# What the task asks
Copy out, word for word, the stretch of the dice probability thread below from "Dice and Don't" through "and be happy.)".

# Document section
-- start --
Dice and Don't Cares

zogg

New Member
Hi. I'm working on deriving a probability formula to help in some research I'm doing, but I've hit a wall. I've managed to reduce my problem down to a dice problem, which effectively makes it a textboot problem. There one aspect of the problem I think I've solved, but another that I can't seem to crack.

Part I understand: If I roll 8, 4-sided dice, what is the probability that I will get 4 unique pairs? (ie, 1 1 2 2 3 3 4 4)
My solution: (8 2)(6 2)(4 2)(2 2) / 4^8
[ (8 2) is 8 choose 2 ]
That one seems to work, and in the end simplifies down to a multinomial coefficient. (Which makes sense.)

Now, I expand the problem: If I roll 16, 4 sided dice, what is the probability that I will get 4 unique pairs? (I don't care what the rest of the dice do, but at minimum I need the 4 pairs. So, I could get 1 1 2 2 3 3 4 4 1 2 3 4 4 4 3 and be happy.)

Originally I thought it would be (16 2)(14 2)(12 2)(10 2) / 4^16, but I think I've now realized that that dice I don't care about are causing me trouble.

Does anyone have any thoughts?
-- end --
# Data
-- start --
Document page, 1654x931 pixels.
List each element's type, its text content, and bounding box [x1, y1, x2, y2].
-- end --
-- start --
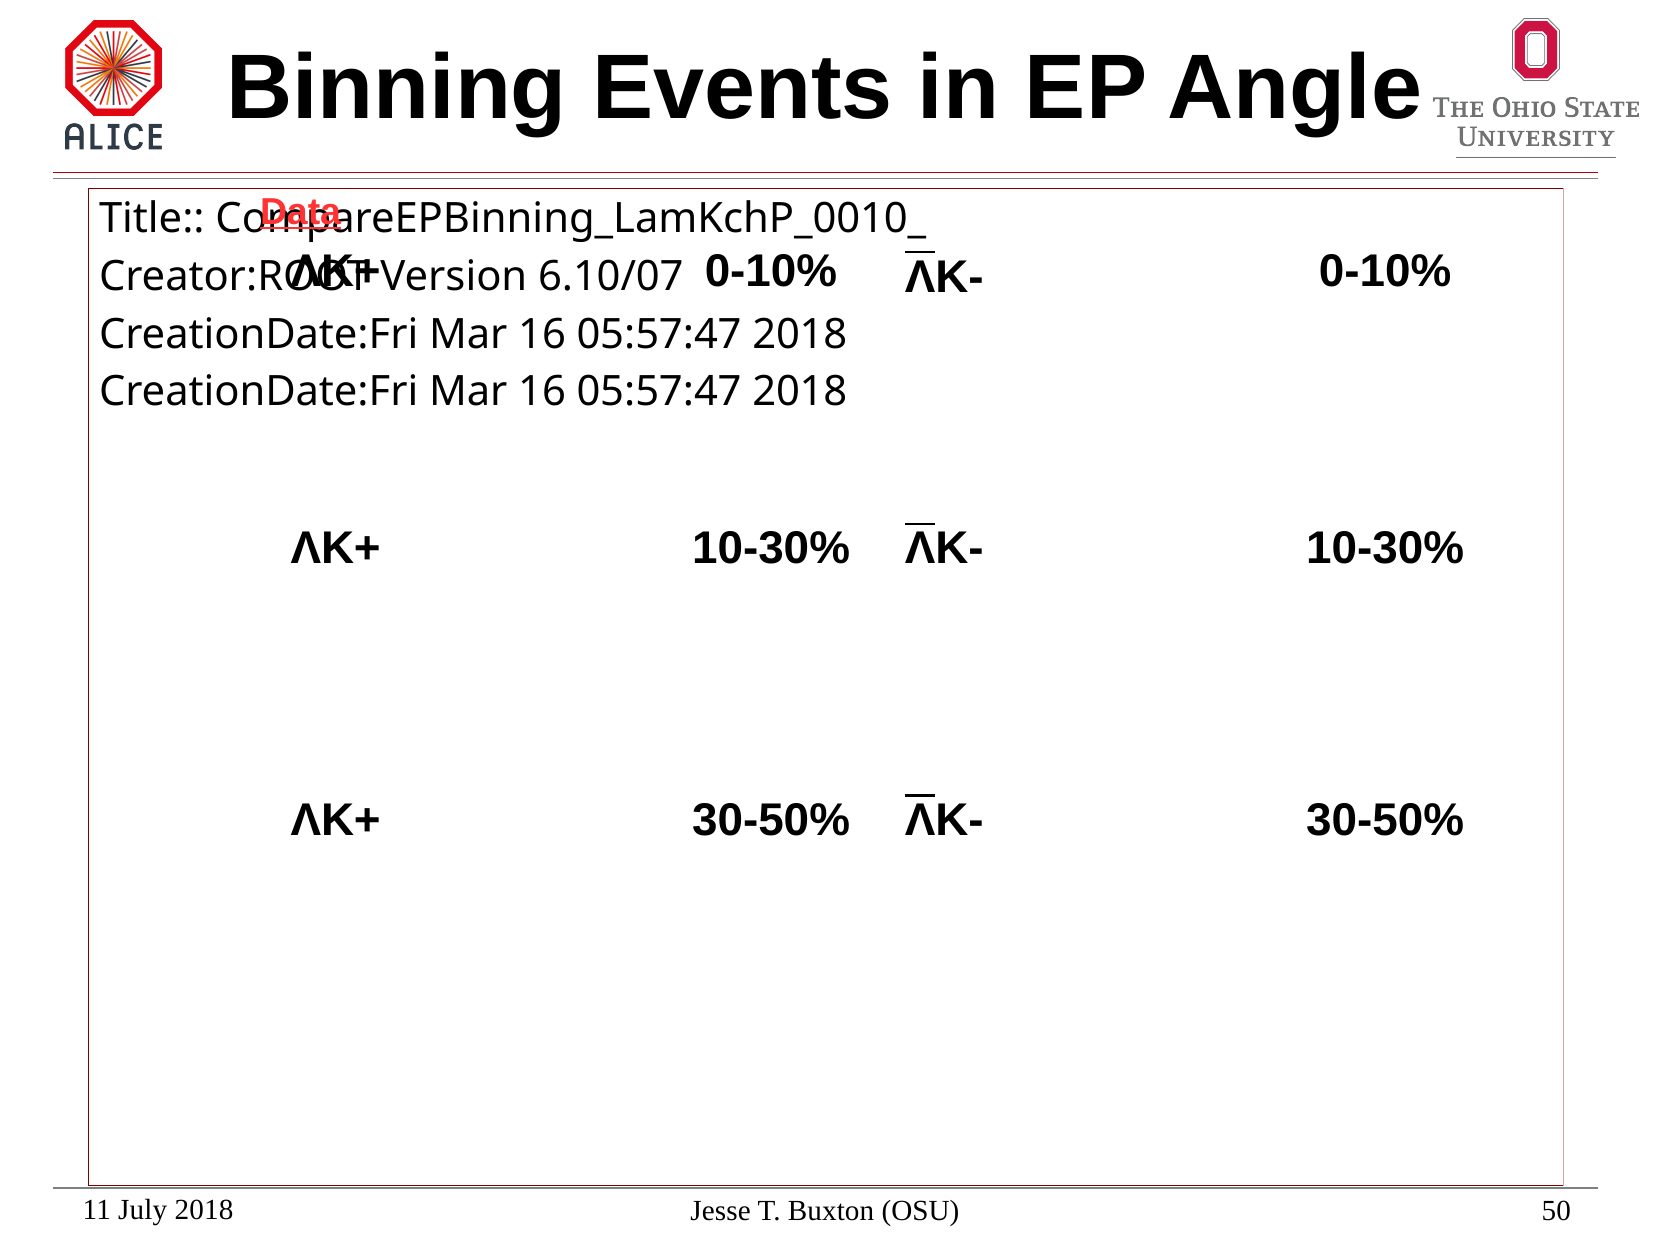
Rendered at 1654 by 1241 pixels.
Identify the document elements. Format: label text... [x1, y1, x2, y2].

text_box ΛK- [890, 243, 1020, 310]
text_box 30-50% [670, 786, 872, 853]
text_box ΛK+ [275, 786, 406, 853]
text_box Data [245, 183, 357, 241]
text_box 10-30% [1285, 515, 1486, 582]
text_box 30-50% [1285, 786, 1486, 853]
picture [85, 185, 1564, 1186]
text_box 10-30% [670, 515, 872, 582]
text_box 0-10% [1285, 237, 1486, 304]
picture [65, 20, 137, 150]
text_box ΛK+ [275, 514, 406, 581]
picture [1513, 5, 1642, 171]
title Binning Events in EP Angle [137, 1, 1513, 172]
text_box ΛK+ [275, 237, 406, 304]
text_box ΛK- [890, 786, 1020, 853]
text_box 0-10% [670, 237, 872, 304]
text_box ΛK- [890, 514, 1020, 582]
-- end --
-- start --
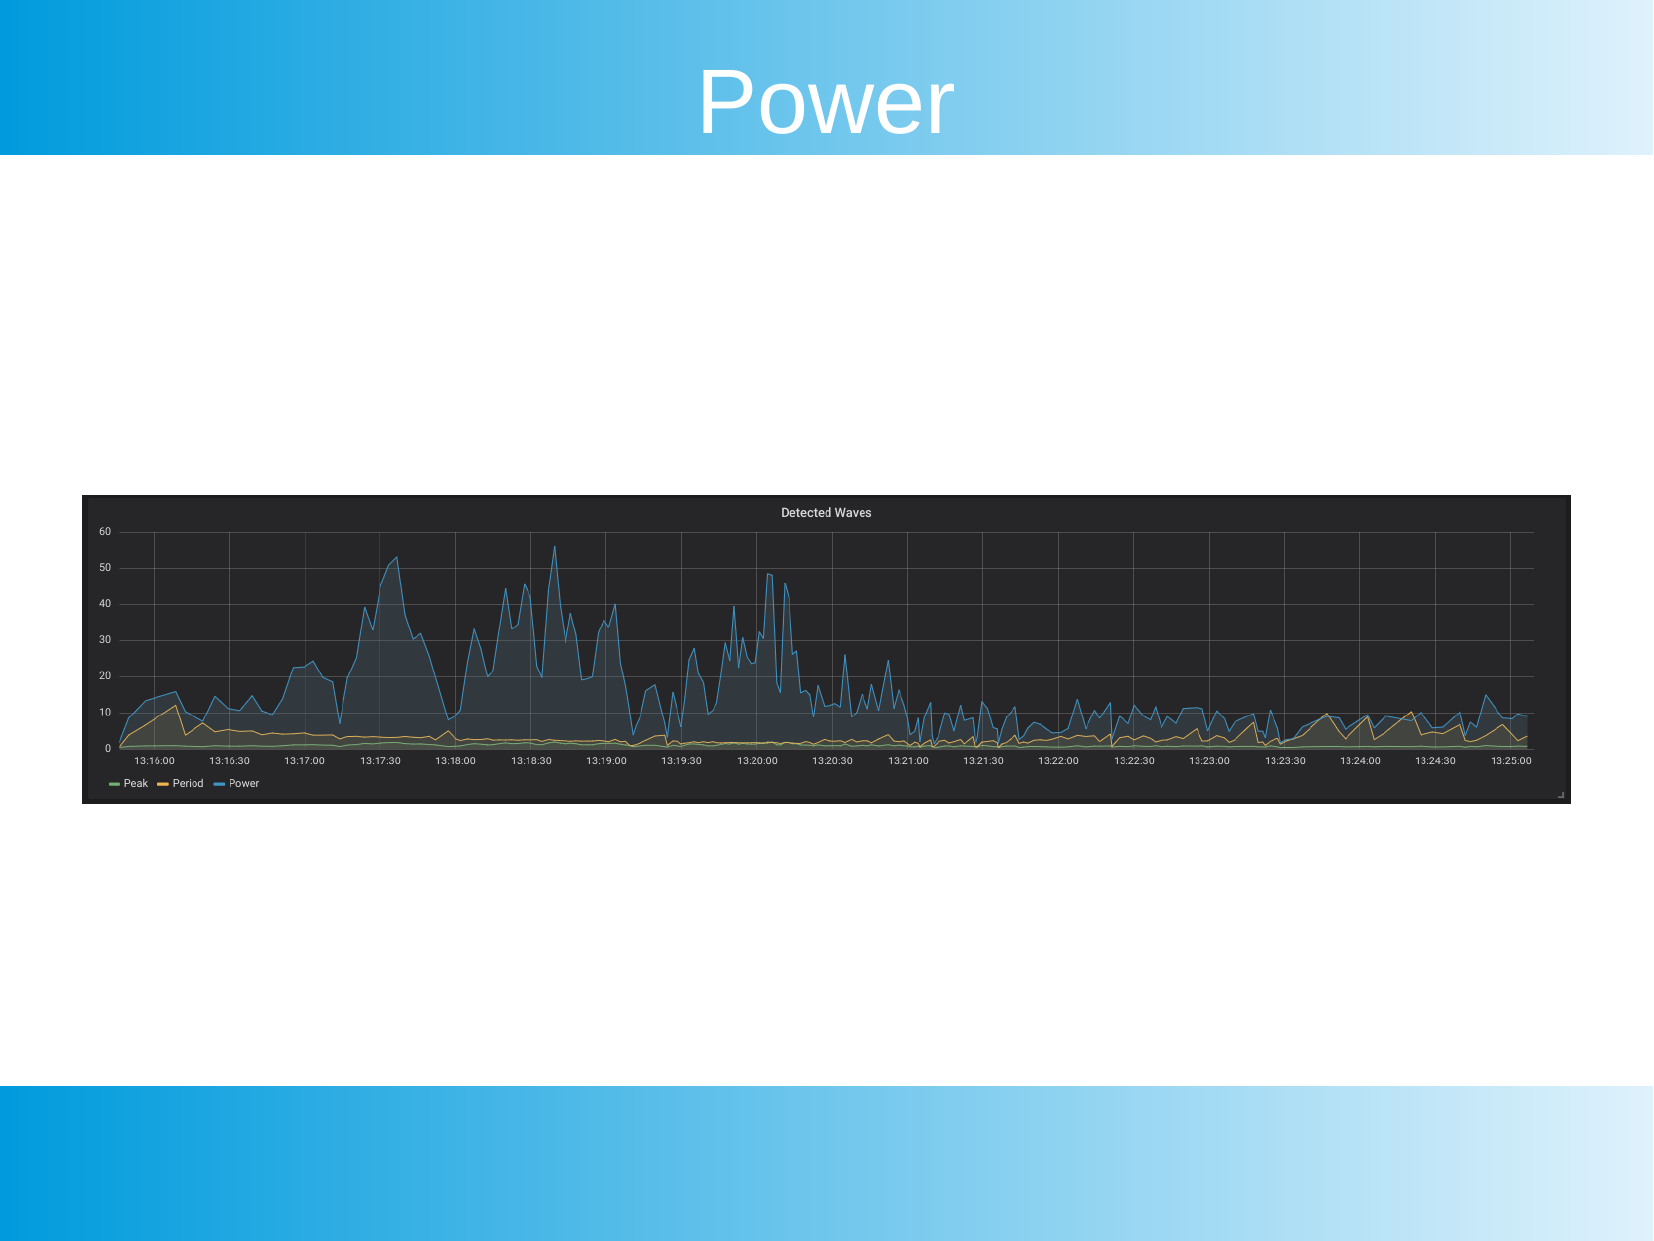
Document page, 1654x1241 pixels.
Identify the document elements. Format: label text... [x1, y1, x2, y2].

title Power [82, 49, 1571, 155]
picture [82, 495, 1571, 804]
-- end --
# Worked solution
Dice and Don't Cares

zogg

New Member
Hi. I'm working on deriving a probability formula to help in some research I'm doing, but I've hit a wall. I've managed to reduce my problem down to a dice problem, which effectively makes it a textboot problem. There one aspect of the problem I think I've solved, but another that I can't seem to crack.

Part I understand: If I roll 8, 4-sided dice, what is the probability that I will get 4 unique pairs? (ie, 1 1 2 2 3 3 4 4)
My solution: (8 2)(6 2)(4 2)(2 2) / 4^8
[ (8 2) is 8 choose 2 ]
That one seems to work, and in the end simplifies down to a multinomial coefficient. (Which makes sense.)

Now, I expand the problem: If I roll 16, 4 sided dice, what is the probability that I will get 4 unique pairs? (I don't care what the rest of the dice do, but at minimum I need the 4 pairs. So, I could get 1 1 2 2 3 3 4 4 1 2 3 4 4 4 3 and be happy.)